As it stands, "Madea Goes to Jail" will play to an audience that Hollywood mostly neglects but has made Perry a wildly successful media hits-man. He certainly knows how to entertain and deliver laughs.
The film's melodrama has an almost Victorian ring. A fast-rising assistant D.A., Joshua (Derek Luke), is thrown a case that involves a childhood friend, Candace (Keshia Knight Pulliam), who has become an addict and streetwalker. His fiancee and fellow assistant D.A., Linda (Ion Overman), doesn't understand his sudden concern for getting Candace off the streets.
It somehow never occurs to Joshua to sit Linda down and explain the role he played, no matter how inadvertent, in changing Candace's life so drastically. Yet his concern for the woman becomes a major stumbling block in the couple's impending nuptials.

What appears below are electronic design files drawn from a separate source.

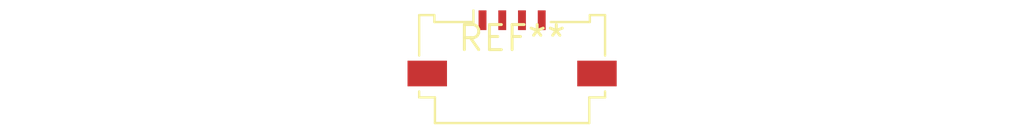
<source format=kicad_pcb>
(kicad_pcb (version 20240108) (generator pcbnew)

  (general
    (thickness 1.6)
  )

  (paper "A4")
  (layers
    (0 "F.Cu" signal)
    (31 "B.Cu" signal)
    (32 "B.Adhes" user "B.Adhesive")
    (33 "F.Adhes" user "F.Adhesive")
    (34 "B.Paste" user)
    (35 "F.Paste" user)
    (36 "B.SilkS" user "B.Silkscreen")
    (37 "F.SilkS" user "F.Silkscreen")
    (38 "B.Mask" user)
    (39 "F.Mask" user)
    (40 "Dwgs.User" user "User.Drawings")
    (41 "Cmts.User" user "User.Comments")
    (42 "Eco1.User" user "User.Eco1")
    (43 "Eco2.User" user "User.Eco2")
    (44 "Edge.Cuts" user)
    (45 "Margin" user)
    (46 "B.CrtYd" user "B.Courtyard")
    (47 "F.CrtYd" user "F.Courtyard")
    (48 "B.Fab" user)
    (49 "F.Fab" user)
    (50 "User.1" user)
    (51 "User.2" user)
    (52 "User.3" user)
    (53 "User.4" user)
    (54 "User.5" user)
    (55 "User.6" user)
    (56 "User.7" user)
    (57 "User.8" user)
    (58 "User.9" user)
  )

  (setup
    (pad_to_mask_clearance 0)
    (pcbplotparams
      (layerselection 0x00010fc_ffffffff)
      (plot_on_all_layers_selection 0x0000000_00000000)
      (disableapertmacros false)
      (usegerberextensions false)
      (usegerberattributes false)
      (usegerberadvancedattributes false)
      (creategerberjobfile false)
      (dashed_line_dash_ratio 12.000000)
      (dashed_line_gap_ratio 3.000000)
      (svgprecision 4)
      (plotframeref false)
      (viasonmask false)
      (mode 1)
      (useauxorigin false)
      (hpglpennumber 1)
      (hpglpenspeed 20)
      (hpglpendiameter 15.000000)
      (dxfpolygonmode false)
      (dxfimperialunits false)
      (dxfusepcbnewfont false)
      (psnegative false)
      (psa4output false)
      (plotreference false)
      (plotvalue false)
      (plotinvisibletext false)
      (sketchpadsonfab false)
      (subtractmaskfromsilk false)
      (outputformat 1)
      (mirror false)
      (drillshape 1)
      (scaleselection 1)
      (outputdirectory "")
    )
  )

  (net 0 "")

  (footprint "Molex_200528-0040_1x04-1MP_P1.00mm_Horizontal" (layer "F.Cu") (at 0 0))

)

</source>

Meanwhile, in a totally different universe, Madea, a crude caricature of a black woman played by Perry himself -- who thus makes her looks like a New York Giants offensive lineman -- is a one-woman all-points police bulletin. She can't leave home -- populated by other characters played by Perry -- without getting into dust-ups with the law.
Perry introduced Madea in stage plays before the character starred in his 2005 feature debut "Tyler Perry's Diary of a Mad Black Woman." There followed roles in two more films before this "comeback." Would she had stayed away.
Madea doesn't simply run afoul of the law, she messes up the movie. One is supposed to buy the country wisdom she dispenses in a loud voice, but it comes amid such pig-headedness and contempt for everyone else that you can't take it seriously.
The two plots converge when both female lawbreakers end up in prison late in the film. By this time Perry, as screenwriter, has unnecessarily turned the fiancee into the film's villain, which does allow for an easy solution to all the film's problems, as if drugs and prostitution can be so easily resolved.
It's hard to call a man who performs so many jobs on a set lazy, but this is a lazy film. Its comedy is from the do-anything-for-a-laugh school, without even the polish of the Three Stooges, and the melodrama evolves from rote characters and cliched situations. But with Perry now benefiting from establishment approval -- Dr. Phil, Al Sharpton and Whoopi Goldberg put in cameo appearances -- it will be hard for him to deviate in the future from a successful formula.